Pankapu est l’un de ces jeux que j’ai découvert à la Gamescom, pas parce que je voulais le voir, mais parce qu’un rendez-vous était pris et il fallait bien que quelqu’un y aille. Les quelques images que j’ai visionné du jeu avant de me présenter au rendez-vous n’auguraient rien de bon. Pankapu n’avait pas l’air inspiré ou bien produit. Pourtant, après que les concepts de gameplays m’aient été présentés dans un niveau-tutoriel, le designer du jeu m’a montré des niveaux plus avancés qui démontraient un vrai challenge avec des phases de plateforme intéressantes. Du coup, au lieu d’en faire une preview, voici un test complet.

Il se trouve qu’autant ma première opinion du jeu que celle que j’en avais quand je suis reparti de sa présentation étaient correctes. Pankapu est un produit extrêmement inégal qui ne réussit non seulement pas à uniformiser sa qualité mais ne semble pas non plus avoir une direction homogène, comme si les développeurs ne s’étaient pas mis d’accord sur leur vision et ont chacun produit leurs parties séparément. On se retrouve avec un jeu qui présente d’excellents moments entrecoupés de phases des plus ennuyeuses, d’une difficulté irrégulière même au sein d’un seul niveau et d’une direction artistique qui ne s’allie pas au jeu.

L’aventure se déroule sur une succession de niveaux qui exposent une partie de l’histoire par des cinématiques particulièrement sans saveur. Tout au long du jeu, le gameplay sera suspendu pour afficher des sprites beaucoup trop bavards qui tentent de donner un sens à nos actions, alors que rien de ceci ne fonctionne. De la coupure du rythme à la qualité de l’écriture, tout est frustrant. Chaque nouvelle cinématique semble inventer une nouvelle liste de mots et pointer vers un nouvel objet dont nous n’avions jamais entendu parler auparavant. Tous ces objets et artefacts nommés contribuent à donner une impression de complexité à l’univers de Pankapu, mais rien n’est proprement lié et l’histoire devient un méli-mélo d’idées incomprises. Tous ça pour nous raconter une histoire banale ou les gentils du monde des rêves doivent combattre les méchants du monde des cauchemars, le tout présenté sur le fond d’un père qui narre un conte à sa fille; une astuce narrative qui n’amène rien au jeu ou au scénario.

TESTEZ VOS CONNAISSANCES
a) D'après le test de Pankapu, où le jeu a-t-il été découvert ?
b) Poursuivez le test de Pankapu à partir de son dernier paragraphe.

SEGMENT DE DONNÉES
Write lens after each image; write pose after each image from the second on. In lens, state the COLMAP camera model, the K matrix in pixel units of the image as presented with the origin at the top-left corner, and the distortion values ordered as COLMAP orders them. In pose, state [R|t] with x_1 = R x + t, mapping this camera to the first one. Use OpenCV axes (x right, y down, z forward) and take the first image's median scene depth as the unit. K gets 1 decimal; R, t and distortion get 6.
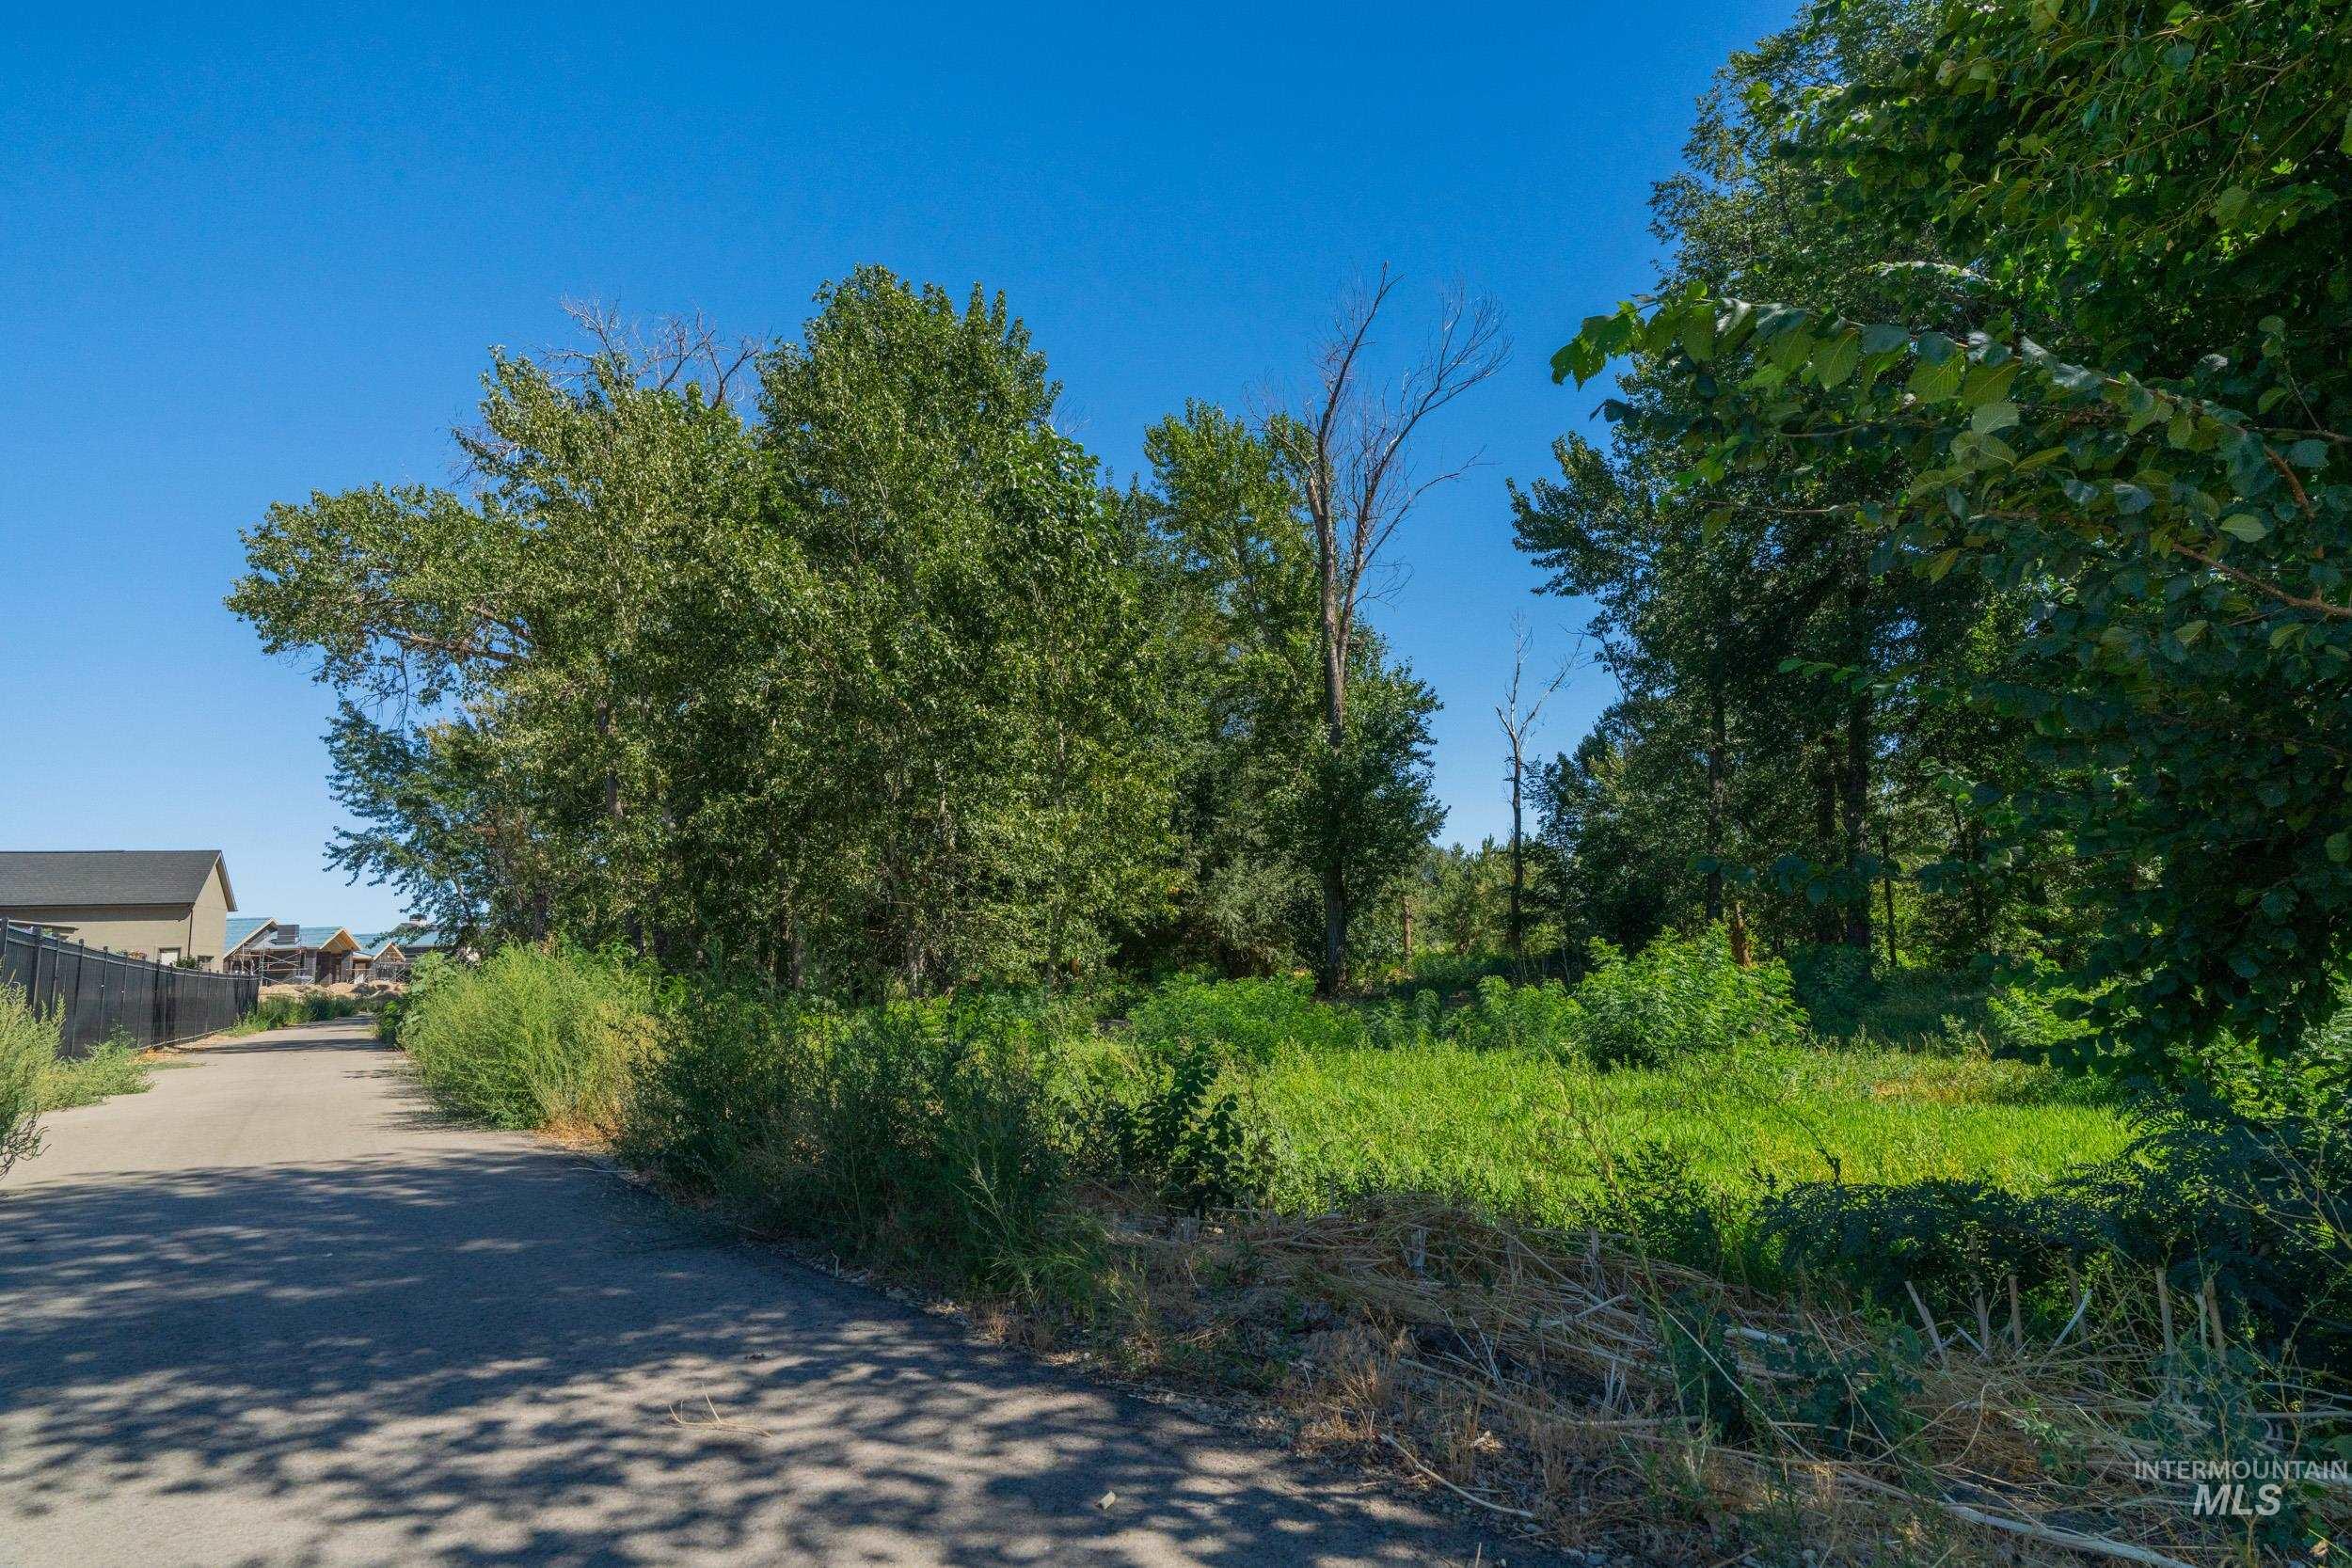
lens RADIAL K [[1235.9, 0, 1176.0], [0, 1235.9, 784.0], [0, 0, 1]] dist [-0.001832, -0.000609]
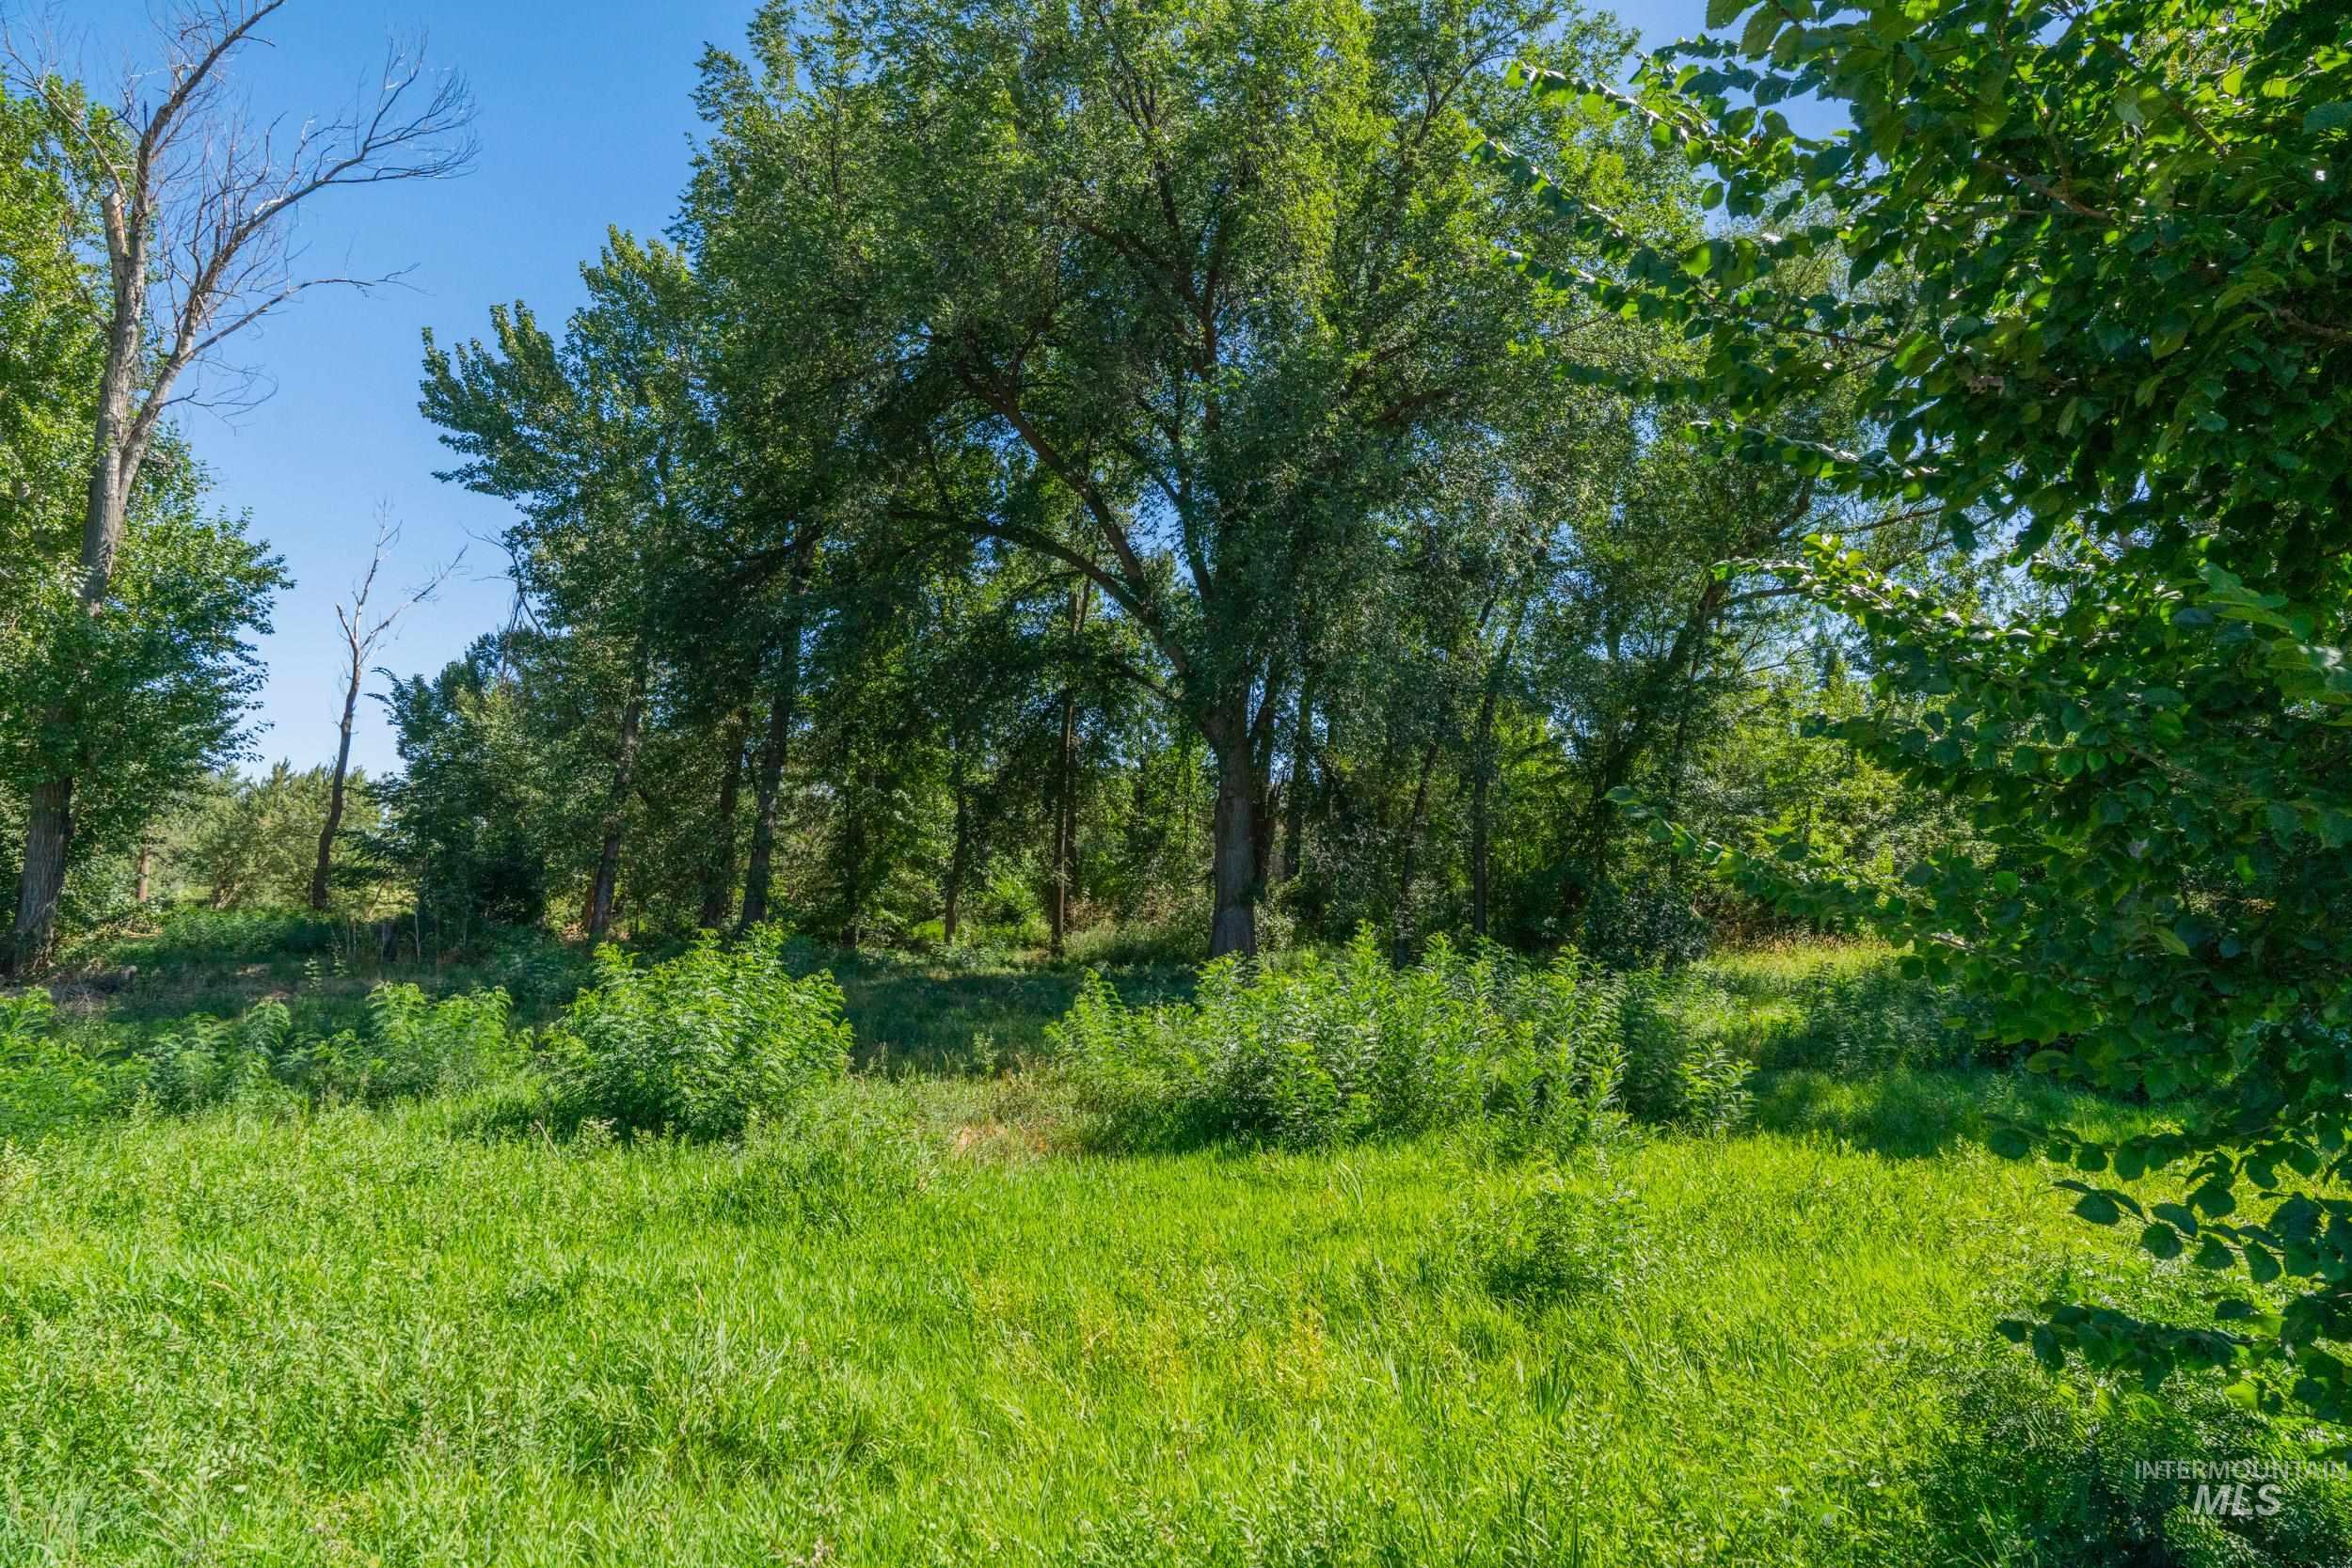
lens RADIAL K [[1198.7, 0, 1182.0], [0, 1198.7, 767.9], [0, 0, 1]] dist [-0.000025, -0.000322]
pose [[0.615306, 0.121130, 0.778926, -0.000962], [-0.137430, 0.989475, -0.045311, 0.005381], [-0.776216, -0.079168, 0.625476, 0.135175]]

RÉPONSES ATTENDUES
a) À la Gamescom.

b)
Les contrôles de Pankapu sont un peu maladroits, surtout pour tout ce qui touche au combat. Tous les coups que peut porter notre personnage ont tendance à couper toute son inertie et donnent un feeling lent et lourdaud au jeu, d’autant plus que les ennemis ne sont absolument pas dynamiques ou intéressants à combattre. D’une certaine manière, on est encouragé à ne pas combattre puisque se débarrasser des menaces à l’écran n’est d’aucune manière utile et n’est certainement pas agréable à effectuer. Malgré ces défauts, le jeu de Too Kind a quelques moments grandioses à offrir, notamment ses combats de boss, mais aussi ses phases de plateforme plus compliquées. Ces séquences requièrent une analyse rapide des menaces et une réaction éclair pour ne pas se faire piéger. Il faut jongler entre les différents pouvoirs et savoir comment y accéder en une fraction de seconde. Ces challenges sont particulièrement gratifiants quand ils arrivent à des moments où notre mémoire musculaire n’est pas encore formée sur certaines manipulations. On doit alors notre réussite in extremis à nos réflexes et à notre réflexion rapide.

Pankapu n’arrive pas à se décider s’il veut être un jeu qui correspond à sa direction artistique de conte pour enfant ou s’il veut être un jeu de plateforme exigeant. Le problème est que les publics respectifs à ces genres sont très opposés. Au final, on se retrouve avec un jeu qui ne semble être pour personne. Ça papote beaucoup et certains passages sont bien trop lents et faciles pour les joueurs en demande de challenge alors que les plus jeunes seront facilement lâchés lors des moments les plus difficiles.